Tue, December 18, 12:45 to 2:15pm, Seaport Hotel & World Trade Center, Federal 2 Complex

Session Submission Type: Roundtable


At the AJS and in many academic institutions, the study of Jewish literatures is spread across a variety of divisions, departments and disciplines, often hewing to national boundaries. This roundtable will interrogate the boundaries of Jewish literatures and consider the impact of changing comparative, theoretical and analytical paradigms.
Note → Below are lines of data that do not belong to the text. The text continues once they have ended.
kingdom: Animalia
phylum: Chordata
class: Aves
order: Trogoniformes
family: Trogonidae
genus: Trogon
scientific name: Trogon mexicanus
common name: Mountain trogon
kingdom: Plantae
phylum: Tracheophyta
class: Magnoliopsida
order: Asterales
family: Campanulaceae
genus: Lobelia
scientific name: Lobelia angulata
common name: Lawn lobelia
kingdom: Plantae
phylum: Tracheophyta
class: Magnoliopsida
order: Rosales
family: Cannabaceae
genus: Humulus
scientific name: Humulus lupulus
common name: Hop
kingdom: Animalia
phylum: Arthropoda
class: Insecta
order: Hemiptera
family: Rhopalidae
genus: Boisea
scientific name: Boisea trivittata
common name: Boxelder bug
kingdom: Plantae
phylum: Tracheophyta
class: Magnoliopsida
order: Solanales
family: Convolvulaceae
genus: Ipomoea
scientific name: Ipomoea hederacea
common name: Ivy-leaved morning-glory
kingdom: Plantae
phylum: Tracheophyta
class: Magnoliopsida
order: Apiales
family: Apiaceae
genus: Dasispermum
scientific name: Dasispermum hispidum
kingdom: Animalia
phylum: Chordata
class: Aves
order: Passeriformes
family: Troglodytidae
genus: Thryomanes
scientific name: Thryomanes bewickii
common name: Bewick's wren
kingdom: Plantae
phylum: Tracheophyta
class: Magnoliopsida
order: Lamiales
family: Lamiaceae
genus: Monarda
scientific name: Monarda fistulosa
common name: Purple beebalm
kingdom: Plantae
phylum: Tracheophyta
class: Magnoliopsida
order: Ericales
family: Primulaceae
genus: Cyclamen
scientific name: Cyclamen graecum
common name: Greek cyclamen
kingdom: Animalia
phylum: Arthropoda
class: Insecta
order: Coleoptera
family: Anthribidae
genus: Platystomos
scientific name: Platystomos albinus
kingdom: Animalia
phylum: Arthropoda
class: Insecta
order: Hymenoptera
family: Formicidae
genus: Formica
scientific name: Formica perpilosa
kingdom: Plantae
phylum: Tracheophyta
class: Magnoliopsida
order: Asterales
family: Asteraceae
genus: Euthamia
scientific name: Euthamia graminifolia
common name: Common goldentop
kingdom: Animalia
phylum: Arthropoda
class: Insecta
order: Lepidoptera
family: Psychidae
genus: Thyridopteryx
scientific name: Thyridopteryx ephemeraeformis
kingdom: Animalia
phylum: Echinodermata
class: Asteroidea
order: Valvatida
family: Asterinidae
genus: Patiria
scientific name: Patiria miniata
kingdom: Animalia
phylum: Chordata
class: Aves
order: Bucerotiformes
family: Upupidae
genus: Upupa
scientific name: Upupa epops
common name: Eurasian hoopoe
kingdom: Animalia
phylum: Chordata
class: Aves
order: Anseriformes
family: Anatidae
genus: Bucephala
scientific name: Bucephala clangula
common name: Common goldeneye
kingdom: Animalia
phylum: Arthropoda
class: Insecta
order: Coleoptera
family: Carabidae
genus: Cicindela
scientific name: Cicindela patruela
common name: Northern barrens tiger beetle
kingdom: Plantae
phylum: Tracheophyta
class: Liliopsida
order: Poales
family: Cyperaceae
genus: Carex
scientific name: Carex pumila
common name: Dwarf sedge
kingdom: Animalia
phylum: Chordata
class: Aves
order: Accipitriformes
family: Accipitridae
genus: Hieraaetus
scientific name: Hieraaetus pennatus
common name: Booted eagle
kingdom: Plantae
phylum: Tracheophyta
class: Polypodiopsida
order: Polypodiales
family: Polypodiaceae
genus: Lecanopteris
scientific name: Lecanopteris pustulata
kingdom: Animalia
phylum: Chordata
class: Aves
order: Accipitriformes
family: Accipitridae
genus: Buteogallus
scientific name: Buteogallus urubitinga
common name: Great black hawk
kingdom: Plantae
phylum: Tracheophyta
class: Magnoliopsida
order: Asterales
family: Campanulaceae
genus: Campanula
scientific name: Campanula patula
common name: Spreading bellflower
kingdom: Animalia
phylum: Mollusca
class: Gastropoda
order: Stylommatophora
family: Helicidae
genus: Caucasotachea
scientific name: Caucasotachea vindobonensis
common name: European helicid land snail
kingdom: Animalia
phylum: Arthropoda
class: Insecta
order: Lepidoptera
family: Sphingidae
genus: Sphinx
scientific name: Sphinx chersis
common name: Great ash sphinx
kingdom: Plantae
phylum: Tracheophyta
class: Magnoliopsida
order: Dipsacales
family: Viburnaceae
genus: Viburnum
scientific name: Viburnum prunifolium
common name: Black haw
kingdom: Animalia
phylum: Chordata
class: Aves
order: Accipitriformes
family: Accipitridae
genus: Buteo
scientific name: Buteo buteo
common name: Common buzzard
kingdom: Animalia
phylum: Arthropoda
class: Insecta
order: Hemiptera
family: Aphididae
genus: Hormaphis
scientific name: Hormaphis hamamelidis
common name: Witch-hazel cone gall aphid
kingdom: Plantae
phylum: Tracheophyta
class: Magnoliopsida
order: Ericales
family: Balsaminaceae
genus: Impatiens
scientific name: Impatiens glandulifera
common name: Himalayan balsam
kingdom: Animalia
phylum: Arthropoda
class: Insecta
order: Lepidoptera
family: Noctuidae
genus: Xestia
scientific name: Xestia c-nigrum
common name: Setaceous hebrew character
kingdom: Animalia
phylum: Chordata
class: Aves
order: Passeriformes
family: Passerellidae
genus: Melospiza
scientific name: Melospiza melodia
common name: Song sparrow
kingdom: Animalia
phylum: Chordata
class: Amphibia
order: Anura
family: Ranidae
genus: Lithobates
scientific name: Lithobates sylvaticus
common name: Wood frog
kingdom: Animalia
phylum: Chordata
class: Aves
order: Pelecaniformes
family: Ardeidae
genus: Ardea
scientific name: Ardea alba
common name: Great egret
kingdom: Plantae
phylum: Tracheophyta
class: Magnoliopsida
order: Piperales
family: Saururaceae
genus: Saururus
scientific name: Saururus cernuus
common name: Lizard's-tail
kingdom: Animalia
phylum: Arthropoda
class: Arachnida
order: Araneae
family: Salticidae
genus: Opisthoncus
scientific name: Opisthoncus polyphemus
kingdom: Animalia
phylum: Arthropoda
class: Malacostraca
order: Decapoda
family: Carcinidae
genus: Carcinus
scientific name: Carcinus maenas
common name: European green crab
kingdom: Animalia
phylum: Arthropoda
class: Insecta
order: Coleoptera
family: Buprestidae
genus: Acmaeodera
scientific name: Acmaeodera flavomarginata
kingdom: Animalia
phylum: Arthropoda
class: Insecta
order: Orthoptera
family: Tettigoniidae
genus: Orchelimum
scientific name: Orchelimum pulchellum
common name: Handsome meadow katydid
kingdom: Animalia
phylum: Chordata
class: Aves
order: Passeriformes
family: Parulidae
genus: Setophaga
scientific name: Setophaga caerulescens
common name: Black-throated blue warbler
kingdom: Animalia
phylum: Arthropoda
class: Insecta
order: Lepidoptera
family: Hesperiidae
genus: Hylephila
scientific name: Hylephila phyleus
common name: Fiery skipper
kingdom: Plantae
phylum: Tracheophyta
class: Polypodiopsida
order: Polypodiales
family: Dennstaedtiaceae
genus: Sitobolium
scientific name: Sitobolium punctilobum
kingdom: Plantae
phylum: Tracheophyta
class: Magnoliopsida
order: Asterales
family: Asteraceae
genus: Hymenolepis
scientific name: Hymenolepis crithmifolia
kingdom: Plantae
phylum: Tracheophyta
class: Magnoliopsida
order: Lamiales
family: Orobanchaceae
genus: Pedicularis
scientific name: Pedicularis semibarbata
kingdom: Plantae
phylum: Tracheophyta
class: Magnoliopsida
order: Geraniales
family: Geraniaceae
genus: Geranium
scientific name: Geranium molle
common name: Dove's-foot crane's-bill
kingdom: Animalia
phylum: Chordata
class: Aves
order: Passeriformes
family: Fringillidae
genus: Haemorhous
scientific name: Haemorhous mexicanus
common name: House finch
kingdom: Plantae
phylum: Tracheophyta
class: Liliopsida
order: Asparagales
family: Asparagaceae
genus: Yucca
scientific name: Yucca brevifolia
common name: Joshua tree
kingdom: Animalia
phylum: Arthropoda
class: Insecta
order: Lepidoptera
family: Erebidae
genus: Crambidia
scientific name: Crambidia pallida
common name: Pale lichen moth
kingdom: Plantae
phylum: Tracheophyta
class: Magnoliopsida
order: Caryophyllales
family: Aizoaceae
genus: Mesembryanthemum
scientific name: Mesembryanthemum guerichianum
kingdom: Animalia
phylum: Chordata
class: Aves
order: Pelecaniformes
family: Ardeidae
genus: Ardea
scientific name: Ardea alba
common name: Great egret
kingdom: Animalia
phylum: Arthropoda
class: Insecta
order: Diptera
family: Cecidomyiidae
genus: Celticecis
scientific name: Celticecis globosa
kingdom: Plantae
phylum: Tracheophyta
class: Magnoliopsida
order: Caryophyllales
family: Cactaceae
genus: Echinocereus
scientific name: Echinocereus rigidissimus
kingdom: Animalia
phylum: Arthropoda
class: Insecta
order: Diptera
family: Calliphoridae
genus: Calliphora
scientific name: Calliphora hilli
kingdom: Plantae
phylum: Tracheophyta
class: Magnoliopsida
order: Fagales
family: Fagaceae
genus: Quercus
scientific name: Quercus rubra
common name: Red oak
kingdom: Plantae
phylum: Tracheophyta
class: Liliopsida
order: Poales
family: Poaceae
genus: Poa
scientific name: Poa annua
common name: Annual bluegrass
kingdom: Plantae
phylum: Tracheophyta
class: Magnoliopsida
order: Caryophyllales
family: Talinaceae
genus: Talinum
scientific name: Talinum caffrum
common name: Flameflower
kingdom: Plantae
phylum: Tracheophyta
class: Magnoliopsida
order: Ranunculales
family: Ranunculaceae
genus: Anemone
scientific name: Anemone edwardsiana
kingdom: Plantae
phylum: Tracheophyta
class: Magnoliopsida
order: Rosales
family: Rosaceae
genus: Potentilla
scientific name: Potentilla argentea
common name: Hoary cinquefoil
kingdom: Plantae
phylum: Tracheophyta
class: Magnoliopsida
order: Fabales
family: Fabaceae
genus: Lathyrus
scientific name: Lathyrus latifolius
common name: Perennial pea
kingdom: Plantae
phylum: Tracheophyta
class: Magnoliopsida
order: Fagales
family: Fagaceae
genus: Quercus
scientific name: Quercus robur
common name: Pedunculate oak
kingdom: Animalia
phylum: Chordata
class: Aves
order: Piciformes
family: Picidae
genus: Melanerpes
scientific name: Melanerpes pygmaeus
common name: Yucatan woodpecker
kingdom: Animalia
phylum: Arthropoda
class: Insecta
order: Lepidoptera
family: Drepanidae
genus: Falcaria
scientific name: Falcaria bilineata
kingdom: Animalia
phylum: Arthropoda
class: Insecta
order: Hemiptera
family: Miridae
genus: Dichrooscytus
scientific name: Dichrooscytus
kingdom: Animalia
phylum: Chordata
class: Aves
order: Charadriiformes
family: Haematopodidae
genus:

Questions that the roundtable will consider: How do existing boundaries impact the writing, production and study of Jewish literatures? What is at stake when we challenge the boundaries of Jewish literatures? What is gained? Does new literary scholarship differ from past scholarship in substantive ways? How do you envision the future of Jewish literatures? How might an changing sense of Jewish literatures impact Jewish Studies? While these are broad questions, discussants will ground their remarks in specific case studies drawn from their own research. Our goal is to bring Jewish literatures into broader global conversations and expose intersections that invigorate and enhance our understanding of these works.

Each of the discussants will engage with Jewish literature from different linguistic, geographic or theoretical vantage points. Karen Grumberg will consider Hebrew literary comparison beyond contiguity: that is, from textual traditions and languages like Anglophone gothic and Norwegian modernism that are not typically associated with Hebrew literature to probe the boundary of “legitimate comparison.” Lia Brozgal will focus on French Judeo-Maghrebi literature to rethink questions of modernity, canon formation, translation, and the category of “world literature.” Ranen Omer-Sherman will discuss teaching utopia in an era of increasing anxiety about “dystopias,” focusing on the vital role of the redemption of time and space in the prophetic imagination and modern Jewish writing. Naomi Brenner will examine how institutional power wielded by publishing houses, newspapers and universities impacts the production and reception of multilingual Jewish texts. Zohar Weiman-Kelman will turn to queer theory's visions of corporality and temporality to expose the concrete stakes of rethinking the power dynamics of Jewish literary history through the work of two Yiddish poets, Anna Margolin and Irena Klepfisz. Meri-Jane Rochelson, who specializes in Anglo-Jewish literature, will moderate the roundtable and contribute her perspectives on immigration, gender and global Jewish Studies.